I arrived in Peru very late Monday night/Tues. morning. The drive was really nice as we drove along the curve of the ocean. Lima is quite beautiful at night. After sleeping a lot the next day, I unpacked and got my bearings. They told me it was Independence Day in Peru - July 28 - so most things were closed. I realized that when I took a little walk around Miraflores, the neighborhood where my hostel is located. Most places were closed and it was relatively quiet. I came back, did some reading, and ordered some pizza. While I ate dinner in the dining area, I met some cool kids staying in the hostel. They were all from San Francisco - two were Peruvian and another Pakistani guy Talib was, like me, traveling (he was just on vacation from his bank job though). It was Talib's birthday at midnight so they invited me to go celebrate with them. After watching some crappy Vh1 reality TV (Charm School is a ridiculous show) and being introduced to pisco - the national drink in Peru, tastes like brandy, very tasty! - we headed to Barranco, the artsy district neighboring Miraflores.

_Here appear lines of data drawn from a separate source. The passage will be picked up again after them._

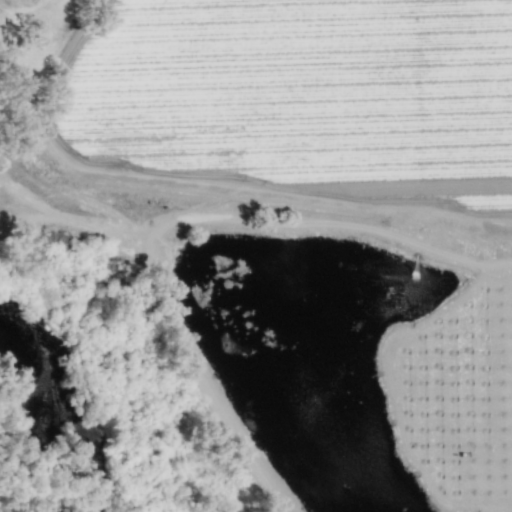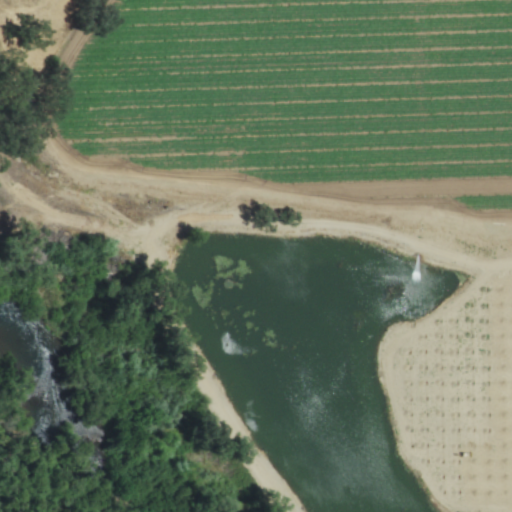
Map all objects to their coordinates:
river: (35, 436)
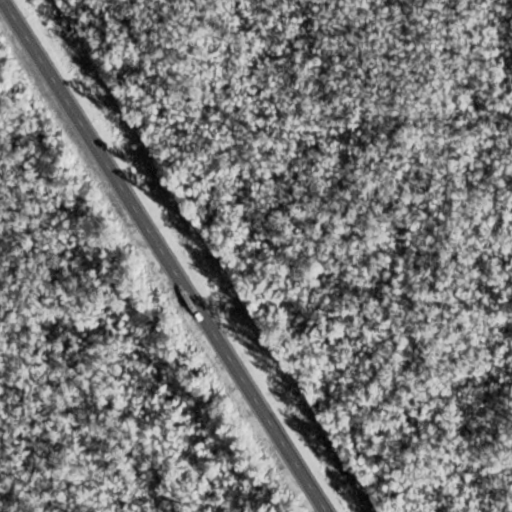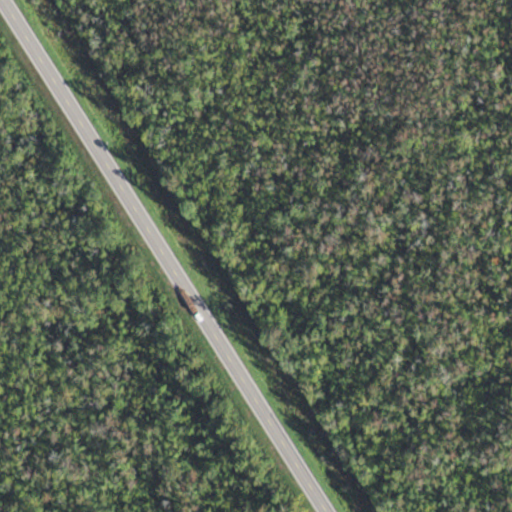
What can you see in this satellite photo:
road: (161, 256)
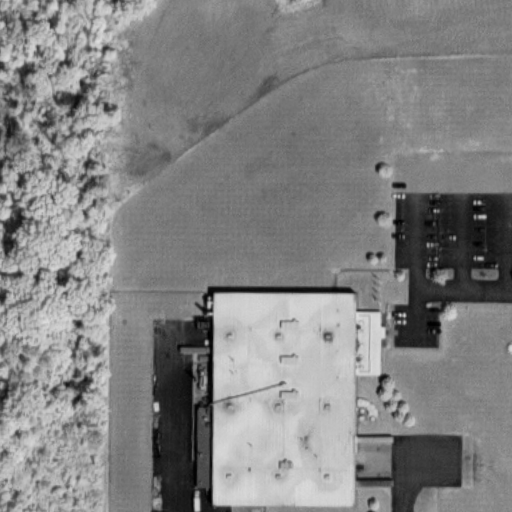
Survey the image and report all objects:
road: (400, 157)
park: (52, 256)
road: (67, 344)
building: (284, 395)
road: (157, 421)
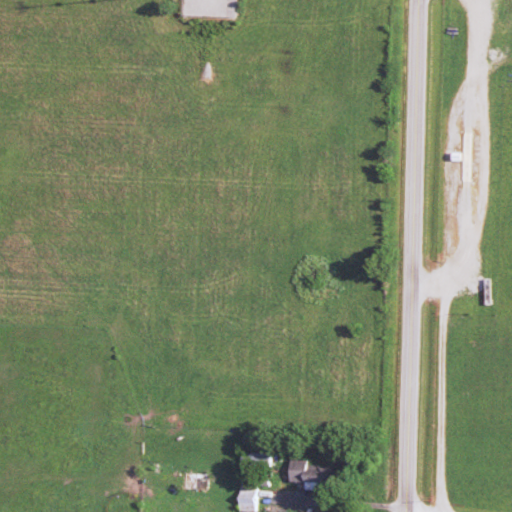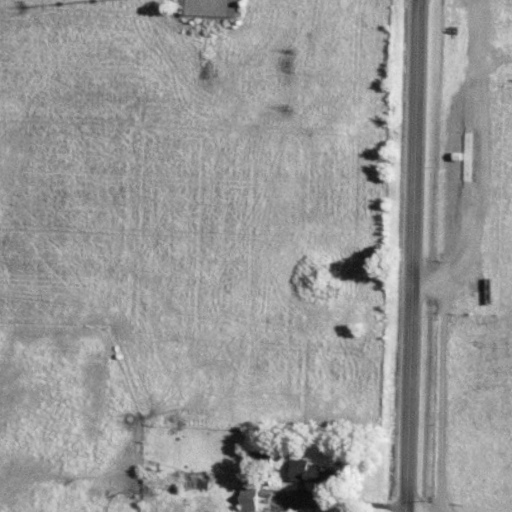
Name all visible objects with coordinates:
road: (449, 170)
road: (411, 256)
road: (465, 257)
road: (430, 280)
road: (343, 500)
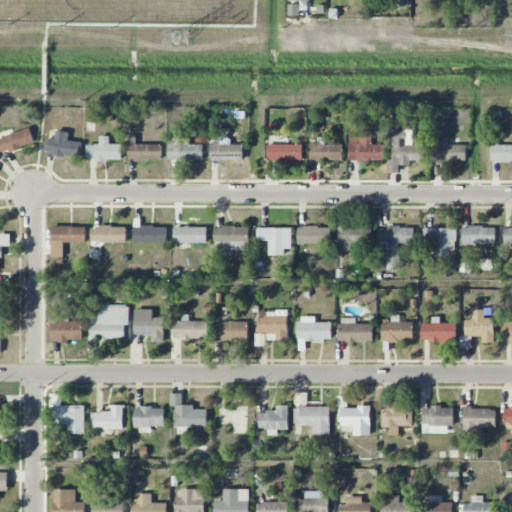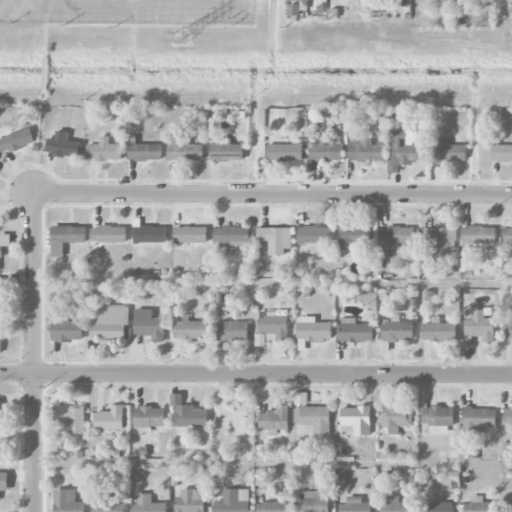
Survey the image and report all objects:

I was blown away by the number of people out. First, there are a seemingly unlimited number of bars, clubs and restaurants in the area. Most of them were packed because of the holiday. We went from place to place, and had a blast until about 4am. I tried a pisco sour which was just delicious (I was skeptical at first when told it had eggs white in it). We took in the view of the ocean for awhile from the cobblestone streets. I also got to hear some traditional Afro-Peruvian music - this song called "El Alcatraz" Juan Carlos explained to me. Apparently men and women usually try to light each other on fire during the dance. I didn't see any lighters out and if someone put a flame near me there would've been a problem. But the music was great. The same thing happened in Brazil now that I think of it -- my first day I went to partying with people I had just met because of a holiday until like sunrise. Definitely a good tradition to keep up!
Today I tried to plan my trip a bit more during my time in Peru. Of course I have to see Machu Pichu, but I'm more excited learning about Afro-Peruvian culture here. Afro-Peruvians make up like 3% of the population here, so it's very different than Brazil. You don't see the influence everywhere, but it definitely is present. There's this place Chincha, south of Lima, I'm very excited to visit soon. And I've been trying to listen to artists like Susana Baca and groups like Peru Negro to hear some cajon and guitar. Tomorrow I plan to take a tour of the city center and then hit up the Jazz Zone for some "jazz afroperuano." I'm so excited to be back on my journeys! I'm trying my best to recall my somewhat lost Spanish and not confuse it with Portuguese. Hopefully I'll make some progress by the time I move on to Colombia in August!